Donald Trump can do no wrong in his supporters’ eyes


Seth Meyers looks at the claim that Donald Trump is going to reinvent himself now that the nomination seems within his grasp and that the things that he has said so far that have alienated so many people were just an act to win the nomination.

The Republican party establishment that had despaired that Trump’s wild rhetoric would ‘break the party’ and lead to a catastrophic defeat not only at the presidential level but also in other races are grasping at this straw and hoping that his being more ‘presidential’ will restore the party’s chances.

On the other side, those who are hoping that Trump supporters will feel betrayed by this change and abandon him are likely to be disappointed. Once people have committed to a candidate, they tend to rationalize away almost any evidence that their hero has feet of clay. Trump has achieved the enviable political goal of enabling his supporters to project their views on him. I fully expect the very same Trump supporters who say they like him because he is a ‘straight shooter’ who ‘tells it like it is’ to see any change in his rhetoric as merely a clever strategy designed to win more voters over so that he can implement what he ‘really’ believes, which also happens to be what they believe.

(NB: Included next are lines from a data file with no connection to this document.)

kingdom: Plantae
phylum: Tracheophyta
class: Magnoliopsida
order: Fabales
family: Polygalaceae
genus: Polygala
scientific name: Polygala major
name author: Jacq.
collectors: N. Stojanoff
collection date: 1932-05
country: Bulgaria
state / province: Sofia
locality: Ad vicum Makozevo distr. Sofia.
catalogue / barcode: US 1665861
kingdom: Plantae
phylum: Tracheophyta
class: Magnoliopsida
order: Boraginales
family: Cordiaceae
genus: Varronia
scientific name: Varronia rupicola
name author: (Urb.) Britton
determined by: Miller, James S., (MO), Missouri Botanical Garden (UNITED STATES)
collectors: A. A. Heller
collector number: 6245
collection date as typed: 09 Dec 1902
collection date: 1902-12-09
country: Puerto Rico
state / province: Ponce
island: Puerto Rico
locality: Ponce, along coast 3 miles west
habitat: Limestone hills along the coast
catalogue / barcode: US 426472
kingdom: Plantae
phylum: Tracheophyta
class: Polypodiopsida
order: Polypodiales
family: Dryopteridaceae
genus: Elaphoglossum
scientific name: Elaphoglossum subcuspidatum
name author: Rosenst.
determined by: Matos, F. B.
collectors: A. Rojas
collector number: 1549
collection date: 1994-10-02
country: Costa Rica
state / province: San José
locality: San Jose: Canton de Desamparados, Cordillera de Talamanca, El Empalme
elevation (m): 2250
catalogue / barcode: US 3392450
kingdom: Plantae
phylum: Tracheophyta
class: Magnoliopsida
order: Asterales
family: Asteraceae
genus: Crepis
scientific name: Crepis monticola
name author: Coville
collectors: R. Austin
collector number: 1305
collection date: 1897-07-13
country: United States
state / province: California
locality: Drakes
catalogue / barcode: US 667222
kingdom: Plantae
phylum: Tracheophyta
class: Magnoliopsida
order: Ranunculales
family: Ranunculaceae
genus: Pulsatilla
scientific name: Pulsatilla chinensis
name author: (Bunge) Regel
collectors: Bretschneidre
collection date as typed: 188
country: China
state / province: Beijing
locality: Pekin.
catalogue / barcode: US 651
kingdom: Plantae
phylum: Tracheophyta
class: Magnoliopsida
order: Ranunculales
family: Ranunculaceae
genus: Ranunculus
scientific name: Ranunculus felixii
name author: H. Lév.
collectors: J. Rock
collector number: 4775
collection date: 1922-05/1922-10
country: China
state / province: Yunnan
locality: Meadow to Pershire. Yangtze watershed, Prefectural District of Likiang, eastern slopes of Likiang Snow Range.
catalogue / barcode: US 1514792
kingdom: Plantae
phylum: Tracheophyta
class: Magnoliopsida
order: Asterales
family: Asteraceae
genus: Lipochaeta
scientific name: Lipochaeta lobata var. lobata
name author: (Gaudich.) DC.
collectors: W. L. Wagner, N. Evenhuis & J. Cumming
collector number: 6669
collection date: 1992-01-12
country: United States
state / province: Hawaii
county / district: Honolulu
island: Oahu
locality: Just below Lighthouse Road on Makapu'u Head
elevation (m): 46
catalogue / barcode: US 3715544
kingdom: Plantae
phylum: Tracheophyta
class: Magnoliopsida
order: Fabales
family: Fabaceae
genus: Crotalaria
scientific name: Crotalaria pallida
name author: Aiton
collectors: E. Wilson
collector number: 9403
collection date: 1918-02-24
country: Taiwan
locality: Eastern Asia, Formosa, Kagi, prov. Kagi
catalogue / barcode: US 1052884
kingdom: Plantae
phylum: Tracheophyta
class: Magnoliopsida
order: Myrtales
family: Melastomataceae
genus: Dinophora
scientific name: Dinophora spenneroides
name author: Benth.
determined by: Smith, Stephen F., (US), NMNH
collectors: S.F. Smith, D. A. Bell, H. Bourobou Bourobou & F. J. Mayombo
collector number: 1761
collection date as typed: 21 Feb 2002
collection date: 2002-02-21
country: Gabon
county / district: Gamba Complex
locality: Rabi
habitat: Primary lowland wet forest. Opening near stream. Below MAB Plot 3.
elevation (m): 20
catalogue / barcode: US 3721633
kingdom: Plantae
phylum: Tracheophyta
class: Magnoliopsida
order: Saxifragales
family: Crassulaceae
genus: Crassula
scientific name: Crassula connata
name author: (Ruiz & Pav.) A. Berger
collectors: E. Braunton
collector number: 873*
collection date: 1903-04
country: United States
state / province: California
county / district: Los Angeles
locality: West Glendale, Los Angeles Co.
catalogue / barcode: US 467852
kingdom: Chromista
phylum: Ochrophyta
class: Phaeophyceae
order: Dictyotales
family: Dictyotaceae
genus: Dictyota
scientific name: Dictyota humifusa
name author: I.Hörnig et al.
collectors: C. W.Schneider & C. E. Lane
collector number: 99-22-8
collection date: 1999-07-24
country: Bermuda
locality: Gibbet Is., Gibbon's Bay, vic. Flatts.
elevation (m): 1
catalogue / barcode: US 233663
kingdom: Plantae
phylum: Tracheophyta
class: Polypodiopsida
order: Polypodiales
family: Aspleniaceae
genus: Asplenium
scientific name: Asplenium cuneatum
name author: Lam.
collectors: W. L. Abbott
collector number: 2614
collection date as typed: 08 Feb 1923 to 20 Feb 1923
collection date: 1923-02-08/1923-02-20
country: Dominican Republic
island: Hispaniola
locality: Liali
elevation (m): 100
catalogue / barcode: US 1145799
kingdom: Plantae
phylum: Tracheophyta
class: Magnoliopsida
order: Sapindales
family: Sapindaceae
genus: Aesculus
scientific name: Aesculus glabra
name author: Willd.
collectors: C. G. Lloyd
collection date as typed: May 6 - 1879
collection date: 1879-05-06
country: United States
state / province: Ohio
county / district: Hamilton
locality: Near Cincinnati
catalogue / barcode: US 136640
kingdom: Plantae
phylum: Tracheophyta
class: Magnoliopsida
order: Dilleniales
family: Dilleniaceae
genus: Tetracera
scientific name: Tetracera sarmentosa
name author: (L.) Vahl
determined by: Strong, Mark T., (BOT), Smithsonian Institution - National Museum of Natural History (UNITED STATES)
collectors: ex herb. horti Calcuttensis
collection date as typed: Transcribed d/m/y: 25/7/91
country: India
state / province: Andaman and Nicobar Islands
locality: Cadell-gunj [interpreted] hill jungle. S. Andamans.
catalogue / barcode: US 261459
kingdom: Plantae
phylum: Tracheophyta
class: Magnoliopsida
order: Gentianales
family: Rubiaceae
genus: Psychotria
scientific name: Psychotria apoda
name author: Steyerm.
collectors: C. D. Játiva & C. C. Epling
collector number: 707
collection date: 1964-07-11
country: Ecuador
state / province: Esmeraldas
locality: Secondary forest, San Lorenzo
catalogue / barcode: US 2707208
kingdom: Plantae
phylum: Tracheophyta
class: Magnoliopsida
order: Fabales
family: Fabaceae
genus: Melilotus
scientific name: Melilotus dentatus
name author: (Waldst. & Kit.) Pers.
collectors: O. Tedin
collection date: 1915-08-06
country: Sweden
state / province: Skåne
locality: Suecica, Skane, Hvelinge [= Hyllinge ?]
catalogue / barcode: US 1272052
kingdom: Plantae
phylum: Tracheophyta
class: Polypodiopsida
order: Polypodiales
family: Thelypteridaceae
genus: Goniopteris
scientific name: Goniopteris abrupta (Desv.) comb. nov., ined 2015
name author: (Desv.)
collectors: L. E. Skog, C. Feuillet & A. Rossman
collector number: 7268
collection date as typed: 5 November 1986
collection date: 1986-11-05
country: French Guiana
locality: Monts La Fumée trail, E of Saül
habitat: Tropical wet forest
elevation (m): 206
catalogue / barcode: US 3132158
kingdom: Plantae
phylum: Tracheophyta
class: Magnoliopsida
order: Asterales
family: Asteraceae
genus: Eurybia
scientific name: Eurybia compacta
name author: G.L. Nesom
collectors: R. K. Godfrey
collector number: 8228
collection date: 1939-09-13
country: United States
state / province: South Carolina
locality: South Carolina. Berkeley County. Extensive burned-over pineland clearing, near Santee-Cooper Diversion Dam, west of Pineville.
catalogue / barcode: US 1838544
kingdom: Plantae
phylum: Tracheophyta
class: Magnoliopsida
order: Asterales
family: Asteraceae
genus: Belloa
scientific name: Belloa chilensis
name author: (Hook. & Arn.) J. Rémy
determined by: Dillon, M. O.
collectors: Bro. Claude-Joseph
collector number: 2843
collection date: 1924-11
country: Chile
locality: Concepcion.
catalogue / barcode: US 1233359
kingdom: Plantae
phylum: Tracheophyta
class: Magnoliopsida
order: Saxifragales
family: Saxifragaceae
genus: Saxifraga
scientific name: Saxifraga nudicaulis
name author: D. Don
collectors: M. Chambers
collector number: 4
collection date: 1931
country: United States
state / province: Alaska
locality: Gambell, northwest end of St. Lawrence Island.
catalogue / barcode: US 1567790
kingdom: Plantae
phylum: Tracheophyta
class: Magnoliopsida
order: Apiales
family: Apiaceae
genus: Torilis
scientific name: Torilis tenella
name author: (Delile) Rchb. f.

You have to hand it to Trump. He may be all over the place when it comes to policies but he has the canniest political instincts and an incredible ability to manipulate the media.

Comments

  1. Marshall says

    My guess is that he’s going to shoot as far left as possible come the general election. If he’s the Republican primary candidate, as long as he stays a *little* bit to the right of Hillary, he wins the Republican vote. And he grabs all of those Dems who hate Hillary.

  2. brucegee1962 says

    I agree, Marshall. In fact, he’s already started with his transgender bathroom comments.

    Hopefully, people will look beyond whatever he claims his policies of the day are, and just focus on the fact that he’s a bullying, dishonest, mean-spirited ignoramus. Clinton may be a bit too cozy with the plutocrats, but she’s not the epitome of a puppy-strangling Henry F. Potter from It’s a Wonderful Life the way Trump is.

  3. Nick Gotts says

    the fact that he’s a bullying, dishonest, mean-spirited ignoramus

    And that’s his good side!

  4. doublereed says

    Republicans like to whine about how young people are always caught up with cults of personality like Obama and Sanders. This is blatant projection, of course. It’s liberals who aren’t afraid of attacking their own heroes, and conservatives who defend their heroes regardless of the facts. That’s a cult of personality.

    The reality is that many democrats became disillusioned with Obama relatively quickly once he was in office. He wasn’t the Change that they wanted. Those people didn’t go away. They went to other people like Elizabeth Warren or Patrick Leahy. If Leahy or Warren become corporate tools a la Howard Dean, that won’t destroy the movement, because the movement is about ideas, not cults of personality.

    Trump is nothing more than a cult of personality. People don’t particularly care about his ideas.